The credit extended is small, varying between US$15 and US$25, and lent for a period of six months. The women exhibit excellent managerial abilities and are very punctual and regular in repaying their loans. One woman, for example, the wife of a poor labourer and mother of eight, received a loan for Tk300 (about US$l25) to buy a calf. She repaid her loan punctually and took out a second loan which enabled her to buy another. These calves are now milk cows, providing enough milk for her children and a surplus to sell in the market. The cows are also used by her husband to plow a small plot of land which he could not otherwise have cultivated. Her assets have increased tenfold.
======
■ **Assignment A**
According to the passage on small loans to women, what did the husband use the cows for?
======
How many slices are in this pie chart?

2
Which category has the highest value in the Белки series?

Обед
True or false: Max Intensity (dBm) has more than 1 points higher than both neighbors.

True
======
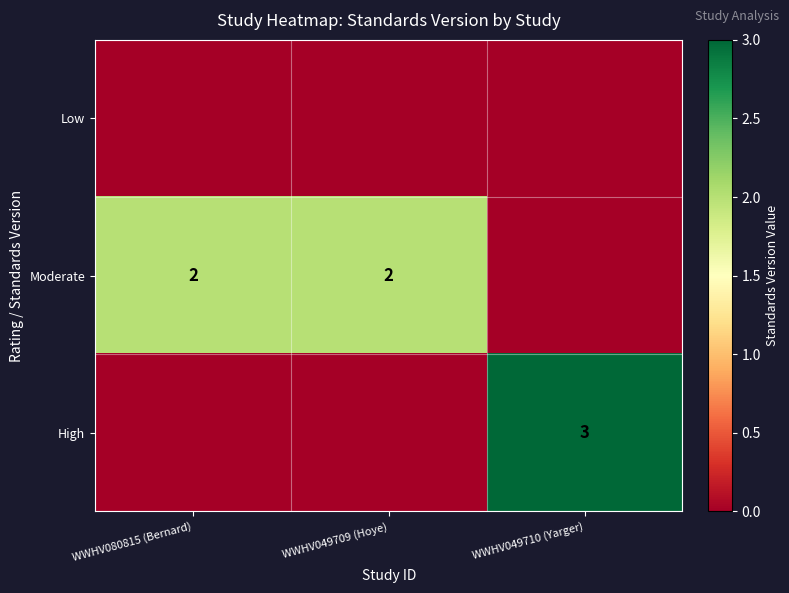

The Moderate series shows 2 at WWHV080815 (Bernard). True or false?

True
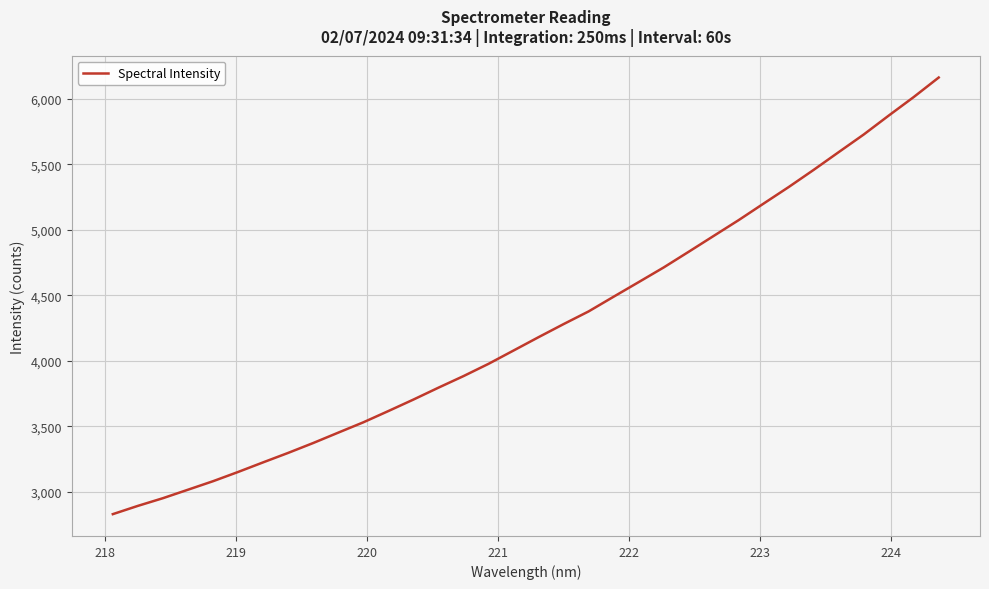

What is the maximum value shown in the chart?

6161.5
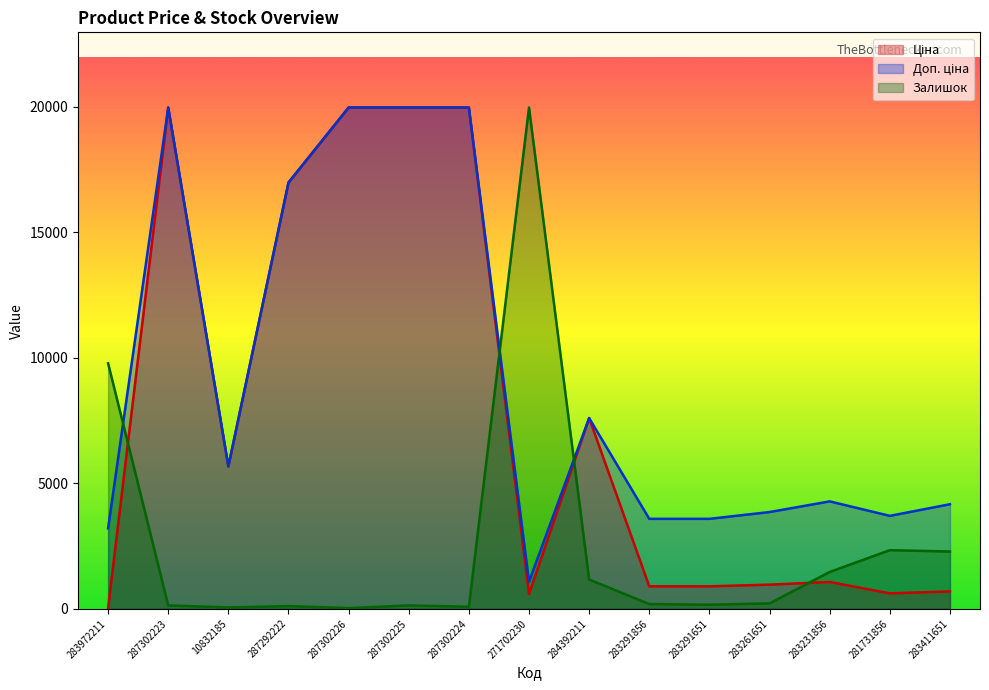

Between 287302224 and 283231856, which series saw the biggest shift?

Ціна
======
■ **Assignment B**
Set down the rows word for word, beginning at the line that has "How many slices are in this pie chart?" and stopping after the line that has "True or false: Max".

■ **Exercise output A**
He used them to plow a small plot of land that he could not otherwise have cultivated.

■ **Exercise output B**
How many slices are in this pie chart?

2
Which category has the highest value in the Белки series?

Обед
True or false: Max Intensity (dBm) has more than 1 points higher than both neighbors.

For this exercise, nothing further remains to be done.